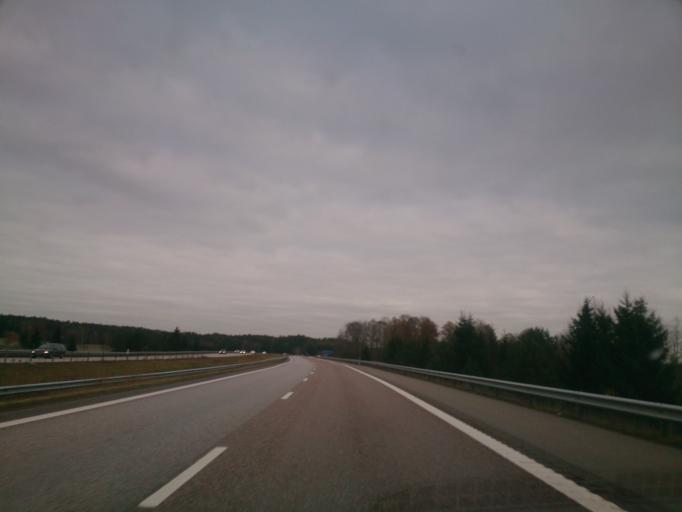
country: SE
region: Soedermanland
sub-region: Gnesta Kommun
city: Gnesta
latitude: 58.9009
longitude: 17.3059
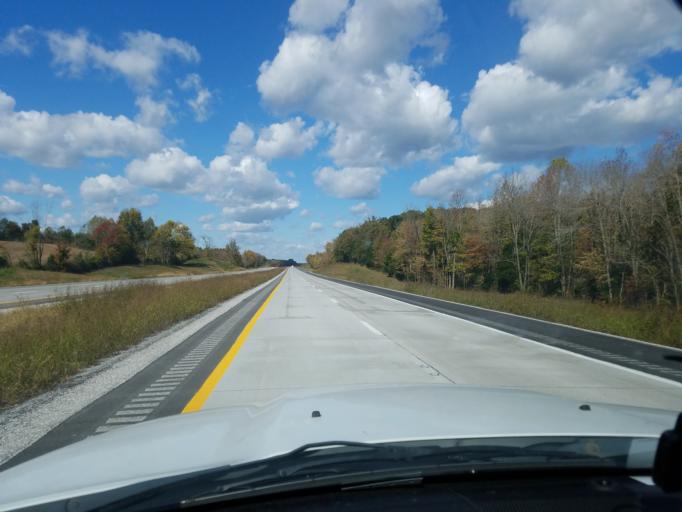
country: US
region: Kentucky
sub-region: Ohio County
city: Oak Grove
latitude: 37.3586
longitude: -86.7915
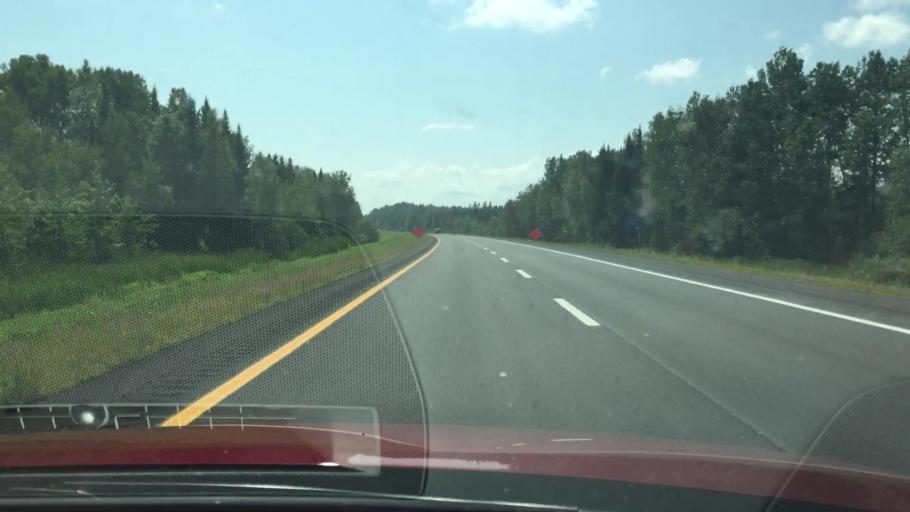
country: US
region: Maine
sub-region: Penobscot County
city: Patten
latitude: 45.8881
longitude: -68.4058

=-=-=

**GIVEN INSTRUCTION:**
Reproduce the stretch of the data from the line that contains "city: Oak Grove" through the end, both ends included, renaming "latitude" to "lat" and leaving all else unchanged. Omit the pictures from the answer.

**TASK RESPONSE:**
city: Oak Grove
lat: 37.3586
longitude: -86.7915
country: US
region: Maine
sub-region: Penobscot County
city: Patten
lat: 45.8881
longitude: -68.4058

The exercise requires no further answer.